[Page images and extracted text]
________________________

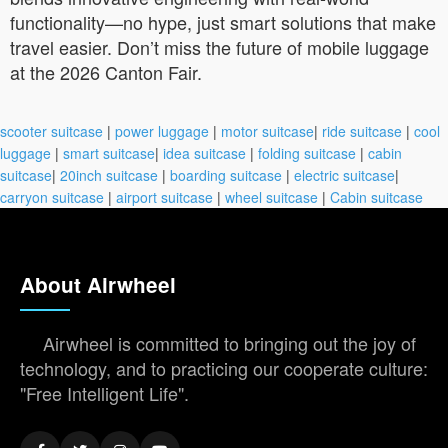
functionality—no hype, just smart solutions that make
travel easier. Don’t miss the future of mobile luggage
at the 2026 Canton Fair.
scooter suitcase
|
power luggage
|
motor suitcase
|
ride suitcase
|
cool
luggage
|
smart suitcase
|
idea suitcase
|
folding suitcase
|
cabin
suitcase
|
20inch suitcase
|
boarding suitcase
|
electric suitcase
|
carryon suitcase
|
airport suitcase
|
wheel suitcase
|
Cabin suitcase
About Airwheel
Airwheel is committed to bringing out the joy of
technology, and to practicing our cooperate culture:
"Free Intelligent Life".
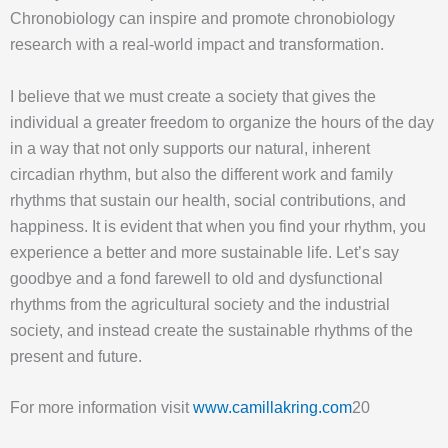
Chronobiology can inspire and promote chronobiology
research with a real-world impact and transformation.
I believe that we must create a society that gives the
individual a greater freedom to organize the hours of the day
in a way that not only supports our natural, inherent
circadian rhythm, but also the different work and family
rhythms that sustain our health, social contributions, and
happiness. It is evident that when you find your rhythm, you
experience a better and more sustainable life. Let’s say
goodbye and a fond farewell to old and dysfunctional
rhythms from the agricultural society and the industrial
society, and instead create the sustainable rhythms of the
present and future.
For more information visit
www.camillakring.com
20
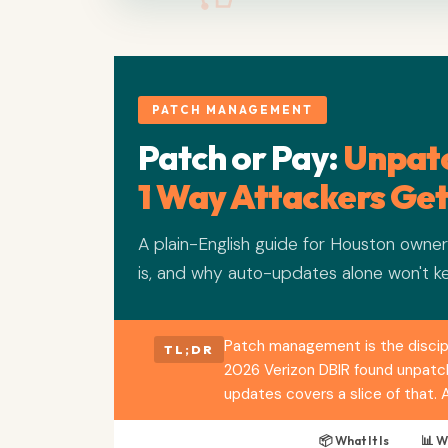
PATCH MANAGEMENT
Patch or Pay:
Unpatc
1 Way Attackers Get
A plain-English guide for Houston own
is, and why auto-updates alone won't k
Patch management is the discipl
TL;DR
2026 Verizon DBIR found unpatche
updates covers a slice of that.
📦 What It Is
📊 W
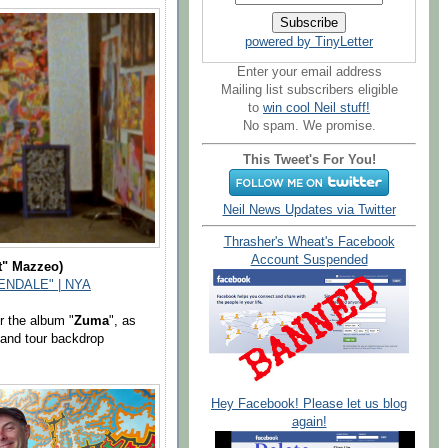
powered by TinyLetter
Enter your email address
Mailing list subscribers eligible
to
win cool Neil stuff!
No spam. We promise.
This Tweet's For You!
Neil News Updates via Twitter
Thrasher's Wheat's Facebook
Account Suspended
t" Mazzeo)
NDALE" | NYA
r the album "
Zuma
", as
 and tour backdrop
Hey Facebook! Please let us blog
again!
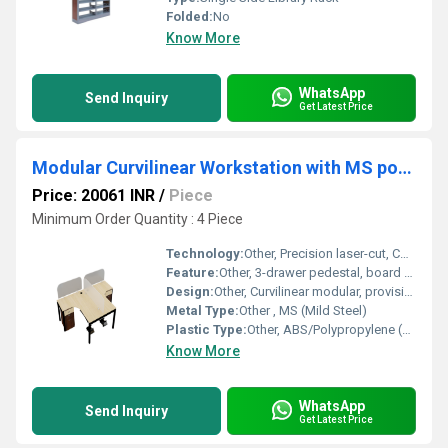
Folded:
No
Know More
WhatsApp
Send Inquiry
Get Latest Price
Modular Curvilinear Workstation with MS powder coated leg 3 Drawer pedestal and glass or board partit WSOC2S3Dion above the table top
Price: 20061 INR
/
Piece
Minimum Order Quantity : 4 Piece
Technology:
Other, Precision laser-cut, CNC routed edges
Feature:
Other, 3-drawer pedestal, board or glass partition above table top, easy cable management, ergonomic workspace
Design:
Other, Curvilinear modular, provision for partitions, contemporary look
Metal Type:
Other , MS (Mild Steel)
Plastic Type:
Other, ABS/Polypropylene (used in modesty panels and drawer trims)
Know More
WhatsApp
Send Inquiry
Get Latest Price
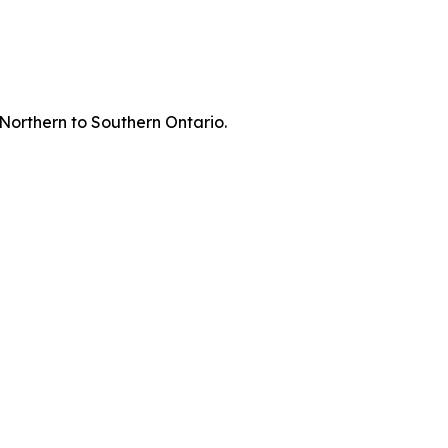
 Northern to Southern Ontario.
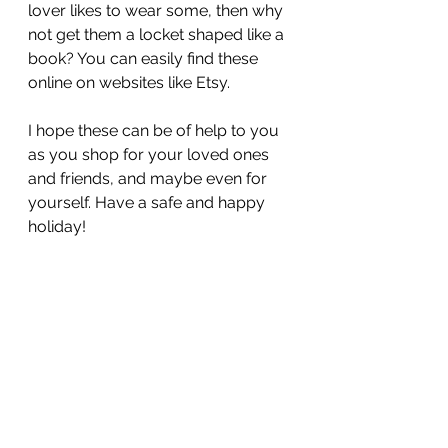
lover likes to wear some, then why 
not get them a locket shaped like a 
book? You can easily find these 
online on websites like Etsy. 
I hope these can be of help to you 
as you shop for your loved ones 
and friends, and maybe even for 
yourself. Have a safe and happy 
holiday!  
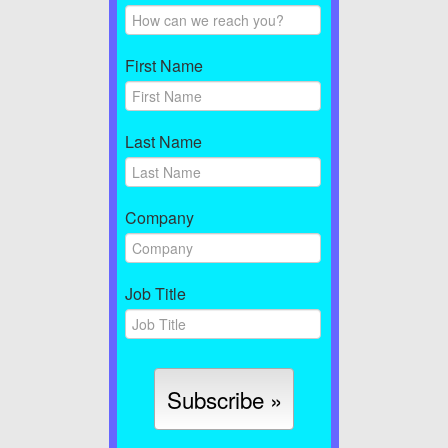
First Name
Last Name
Company
Job Title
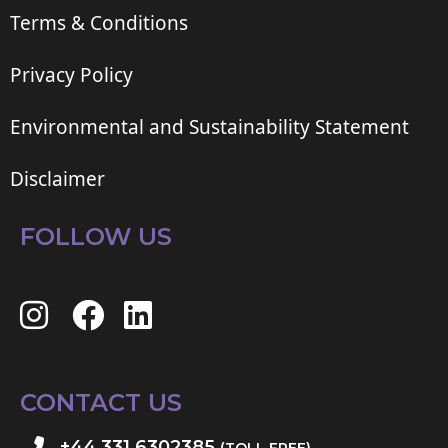
Terms & Conditions
Privacy Policy
Environmental and Sustainability Statement
Disclaimer
FOLLOW US
CONTACT US
+44 331 6302385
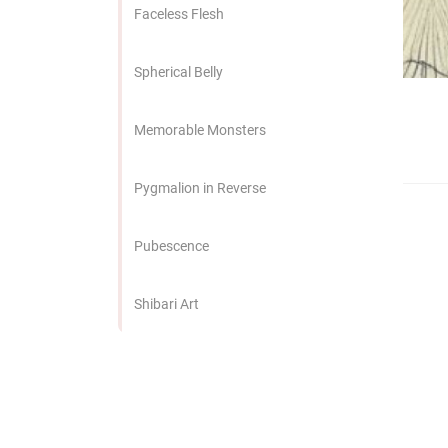
edrag van deze
Faceless Flesh
zoeker.
Spherical Belly
orkeuren opslaan
Memorable Monsters
Pygmalion in Reverse
Pubescence
Shibari Art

________________________

*What is expected*. Give the data again exactly as written, with no pictures included.

*Solution*.
functionality—no hype, just smart solutions that make
travel easier. Don’t miss the future of mobile luggage
at the 2026 Canton Fair.
scooter suitcase
|
power luggage
|
motor suitcase
|
ride suitcase
|
cool
luggage
|
smart suitcase
|
idea suitcase
|
folding suitcase
|
cabin
suitcase
|
20inch suitcase
|
boarding suitcase
|
electric suitcase
|
carryon suitcase
|
airport suitcase
|
wheel suitcase
|
Cabin suitcase
About Airwheel
Airwheel is committed to bringing out the joy of
technology, and to practicing our cooperate culture:
"Free Intelligent Life".
Chronobiology can inspire and promote chronobiology
research with a real-world impact and transformation.
I believe that we must create a society that gives the
individual a greater freedom to organize the hours of the day
in a way that not only supports our natural, inherent
circadian rhythm, but also the different work and family
rhythms that sustain our health, social contributions, and
happiness. It is evident that when you find your rhythm, you
experience a better and more sustainable life. Let’s say
goodbye and a fond farewell to old and dysfunctional
rhythms from the agricultural society and the industrial
society, and instead create the sustainable rhythms of the
present and future.
For more information visit
www.camillakring.com
20
PATCH MANAGEMENT
Patch or Pay:
Unpatc
1 Way Attackers Get
A plain-English guide for Houston own
is, and why auto-updates alone won't k
Patch management is the discipl
TL;DR
2026 Verizon DBIR found unpatche
updates covers a slice of that.
📦 What It Is
📊 W
powered by TinyLetter
Enter your email address
Mailing list subscribers eligible
to
win cool Neil stuff!
No spam. We promise.
This Tweet's For You!
Neil News Updates via Twitter
Thrasher's Wheat's Facebook
Account Suspended
t" Mazzeo)
NDALE" | NYA
r the album "
Zuma
", as
 and tour backdrop
Hey Facebook! Please let us blog
again!
Folded:
No
Know More
WhatsApp
Send Inquiry
Get Latest Price
Modular Curvilinear Workstation with MS powder coated leg 3 Drawer pedestal and glass or board partit WSOC2S3Dion above the table top
Price: 20061 INR
/
Piece
Minimum Order Quantity : 4 Piece
Technology:
Other, Precision laser-cut, CNC routed edges
Feature:
Other, 3-drawer pedestal, board or glass partition above table top, easy cable management, ergonomic workspace
Design:
Other, Curvilinear modular, provision for partitions, contemporary look
Metal Type:
Other , MS (Mild Steel)
Plastic Type:
Other, ABS/Polypropylene (used in modesty panels and drawer trims)
Know More
WhatsApp
Send Inquiry
Get Latest Price
 Northern to Southern Ontario.
lover likes to wear some, then why 
not get them a locket shaped like a 
book? You can easily find these 
online on websites like Etsy. 
I hope these can be of help to you 
as you shop for your loved ones 
and friends, and maybe even for 
yourself. Have a safe and happy 
holiday!  
First Name
Last Name
Company
Job Title
Terms & Conditions
Privacy Policy
Environmental and Sustainability Statement
Disclaimer
FOLLOW US
CONTACT US
+44 331 6302385
edrag van deze
Faceless Flesh
zoeker.
Spherical Belly
orkeuren opslaan
Memorable Monsters
Pygmalion in Reverse
Pubescence
Shibari Art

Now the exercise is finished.